The Legacy of Oslo: 25 Years Later

Bill Clinton, Yitzhak Rabin, and Yasser Arafat after the signing of the Oslo Accords
By now we should know that peace won't come to this region through imposing Western nation-state structures and drawing neat lines that separate peoples from their identities and sacred lands.

Twenty five years and a few days ago, the Oslo Accords were signed and United States President Bill Clinton, Israeli Prime Minister Yitzḥak Rabin, and PLO Chairman Yasser Arafat took that famous picture shaking hands. The Israeli and Palestinian populations had been convinced – through very successful propaganda campaigns – that this was finally the beginning of peace.

Let’s take a look at what’s happened since September 1993.

Upwards of 10,000 Israelis and Palestinians have been killed. A giant concrete wall was erected – complete with a network of military checkpoints – cutting through the cradle of Jewish civilization, imposing harsh restrictions on Palestinians, and forcibly separating the two populations. Peace seems less attainable than ever and both peoples are confronted with seemingly insurmountable challenges.

Oslo’s promises of peace have not been fulfilled, which shouldn’t surprise anyone as it rested on false assumptions regarding both peoples. By now the world should know that in the Semitic region, peace doesn’t come through imposing Western nation-state structures and drawing neat lines that separate peoples from their identities and sacred lands.

According to the accords, Israel was meant to relinquish the cradle of Jewish civilization. And Palestinians were meant to forget about the locations most central to their grievances and aspirations since 1948.

In fact, all Oslo succeeded in doing was making a bad situation worse and fixing the notion of a two-state solution deeply into the hearts and minds of the Israeli and Palestinian majorities.

The two-state solution doesn’t work. It was tried several times – the situation became worse. We continued to try it – same outcome. What’s that famous definition of insanity? Oh, right. Trying the same thing over and over (and over and over) again, expecting a different outcome.

But here’s the thing – I don’t think that anyone at the top putting these two-state plans together is expecting a different outcome. Many important people – Israelis, Palestinians, and foreigners – have significant monetary and political incentives to ensure things never improve here.
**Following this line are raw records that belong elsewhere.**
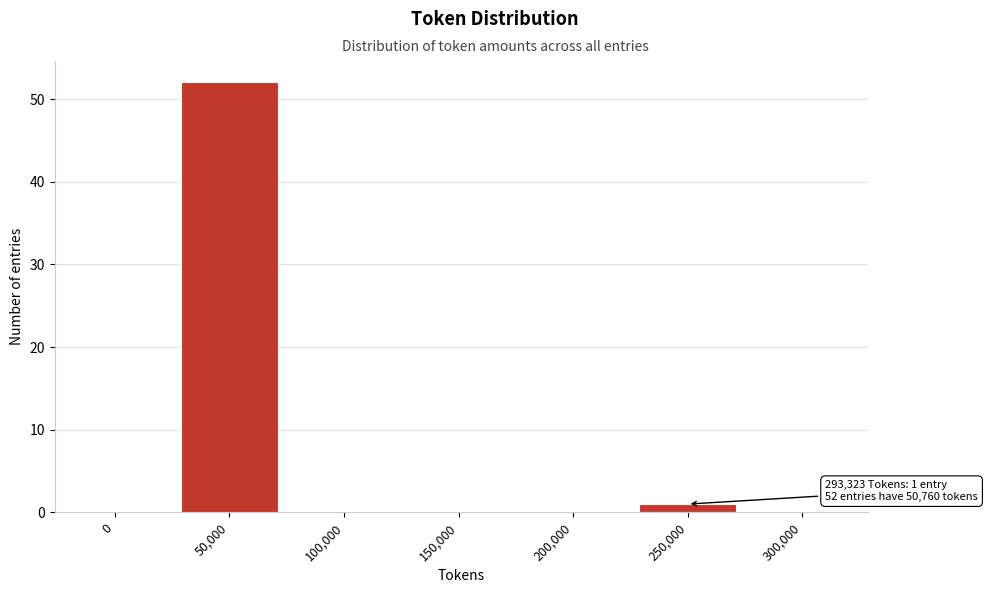

Reading left to right, list all the values displayed in this chart.

0=0	50,000=52	100,000=0	150,000=0	200,000=0	250,000=1	300,000=0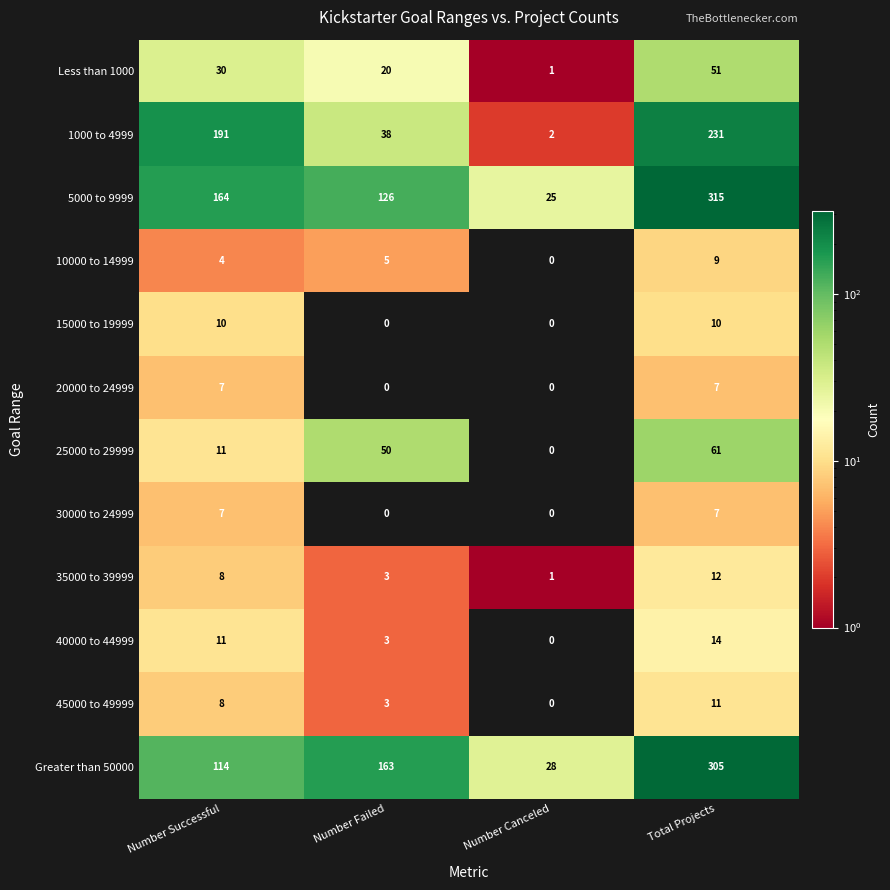

Which series changed the most between Number Failed and Total Projects?

1000 to 4999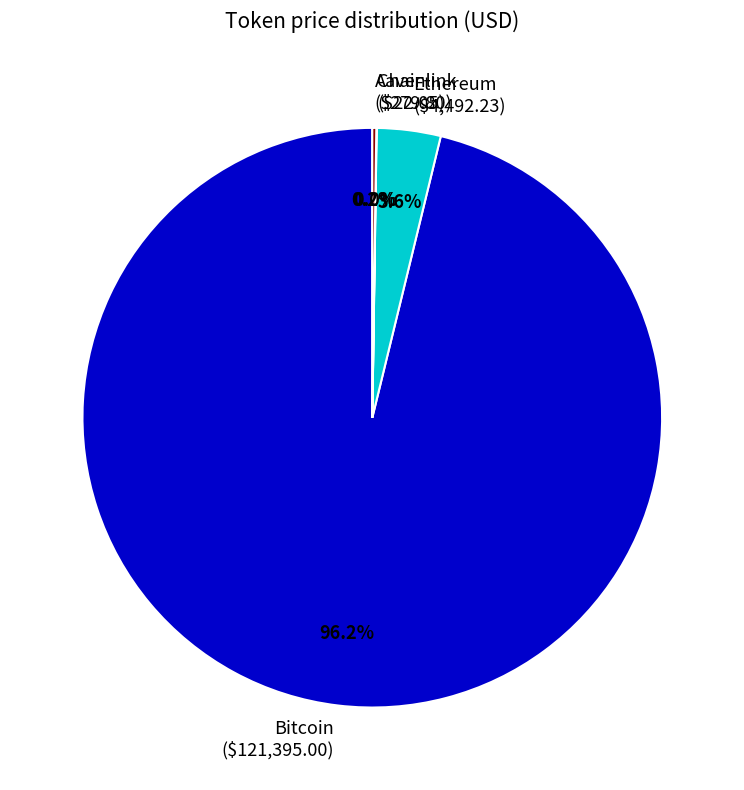

Does Bitcoin ($121,395.00) account for over 50% of the chart?

Yes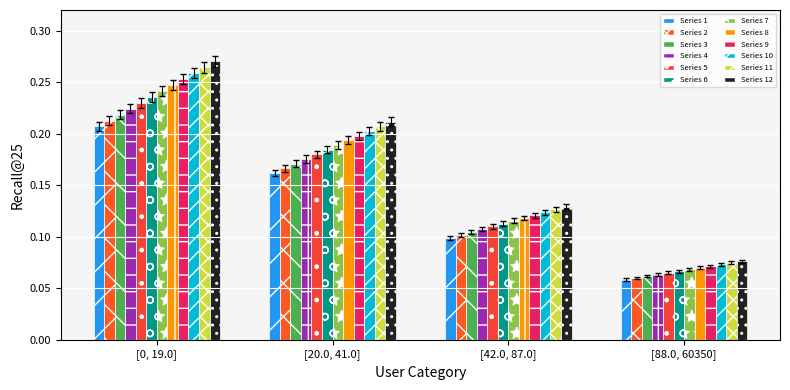

How many bars are there in total?

48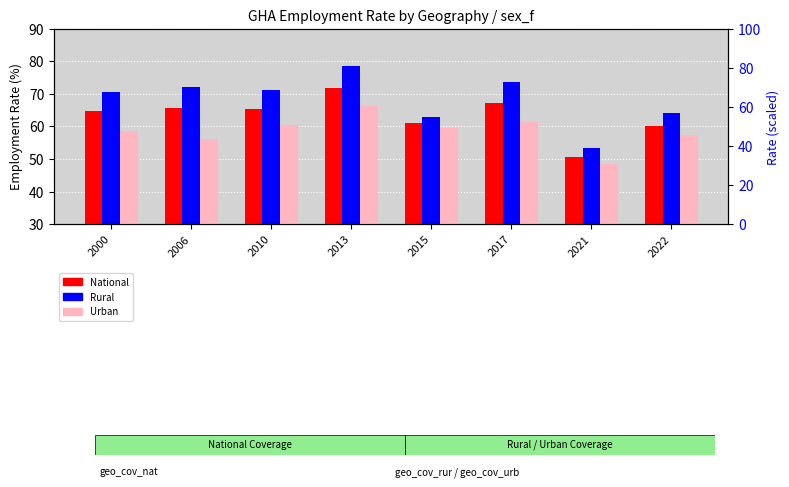

What is the difference between the National values at 2017 and 2010?

1.7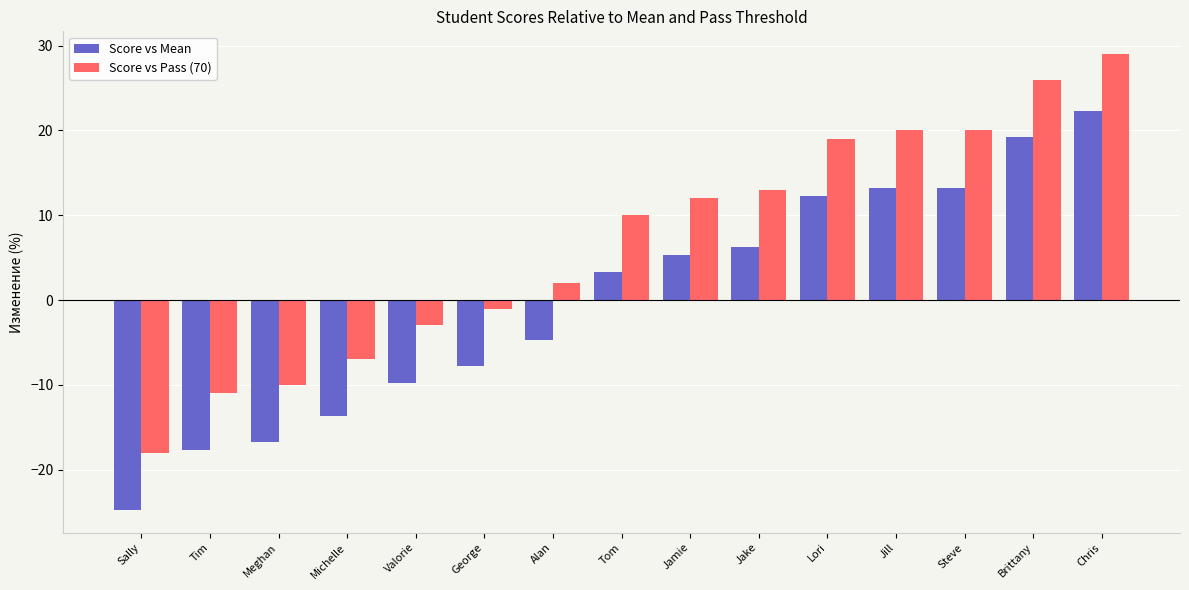

What is the sum of the Score vs Pass (70) values at Jamie and Michelle?

5.0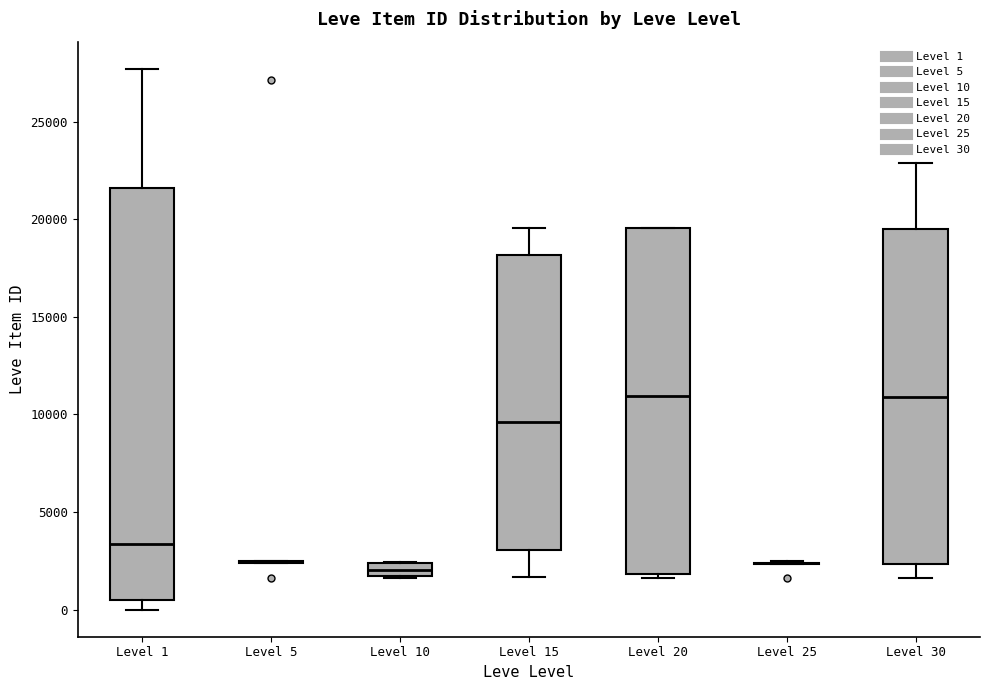

Where does the lower whisker of the box for Level 15 end on the y-axis? The values are not printed on the chart, so give them approximately, as read against the axis.

1500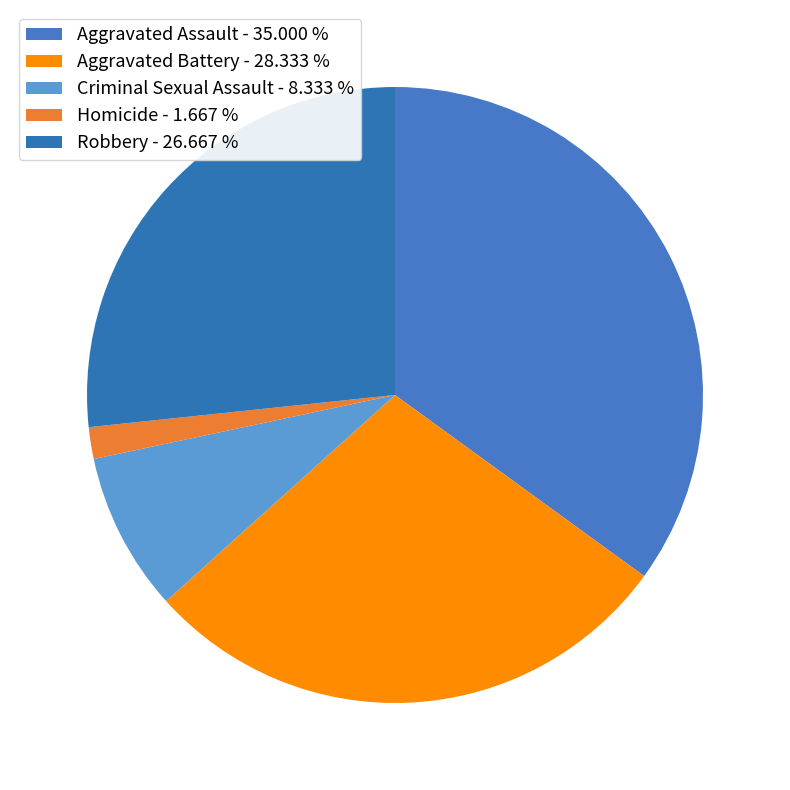

Does Robbery represent more than half of the total?

No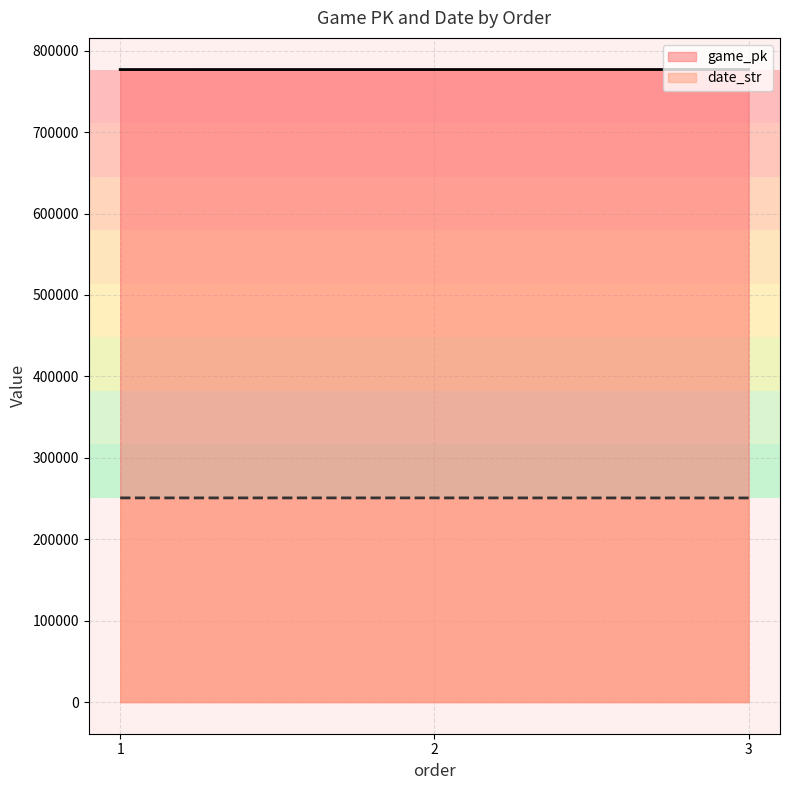

The date_str series shows 250802 at 1. True or false?

True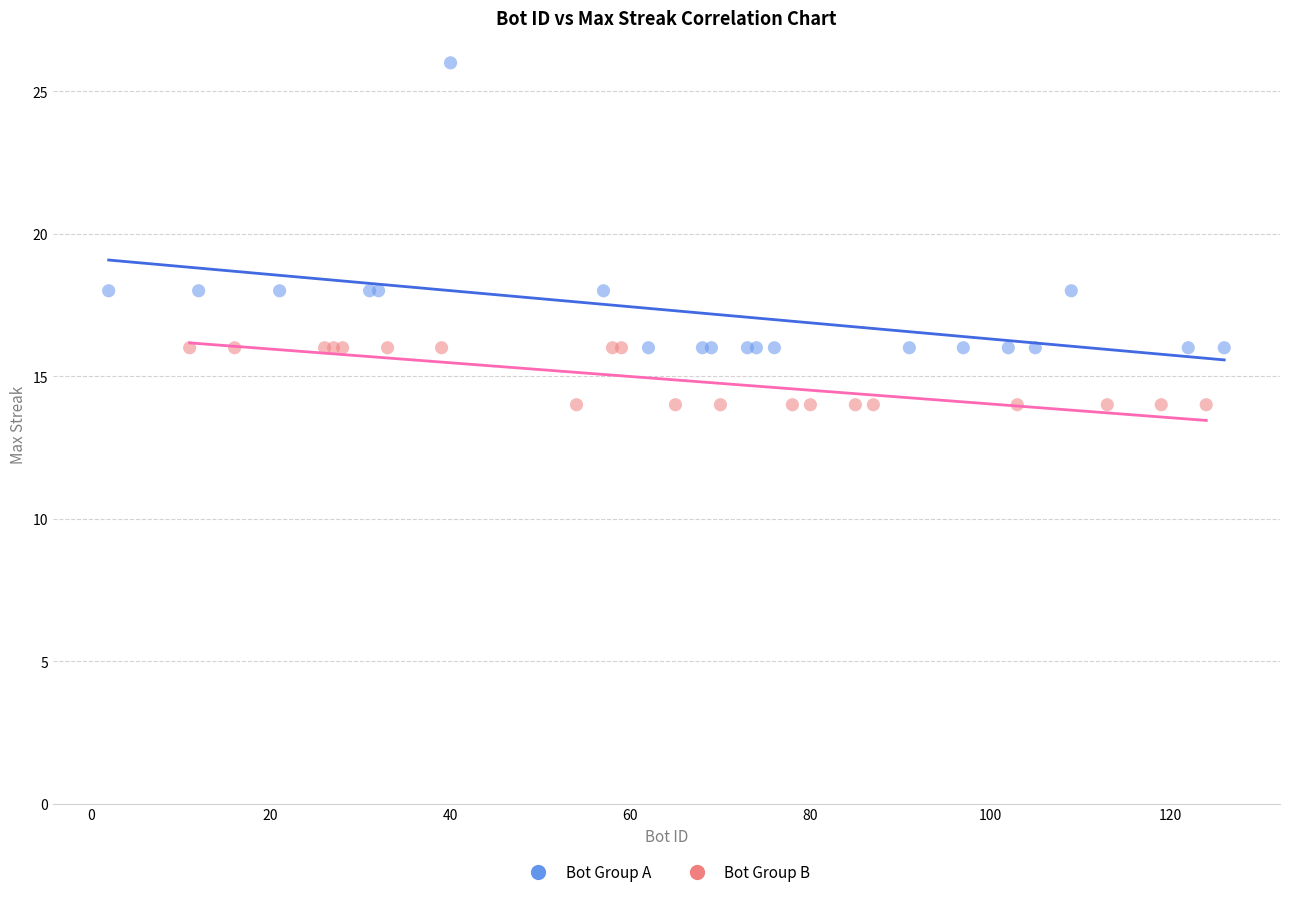

Which series has the largest Y range (max minus min)?

Bot Group A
As disgusting and inhumane as it is, I can intellectually understand why these people want to keep pumping out two-state plans that will lock us into perpetual war. What I don’t get is why anyone not directly benefiting from the conflict can support this – what could the public possibly think will change the next time around?

And while we’re wasting time, money, and blood on something that’s doomed to fail, what we’re not doing is even worse. We’re not dedicating any of these resources towards finding solutions that could actually work.

If there’s one thing we should learn from Oslo, it’s that we need to run, and run fast, away from the two-state solution in all of its forms so that we can start working on solutions that might actually achieve genuine peace.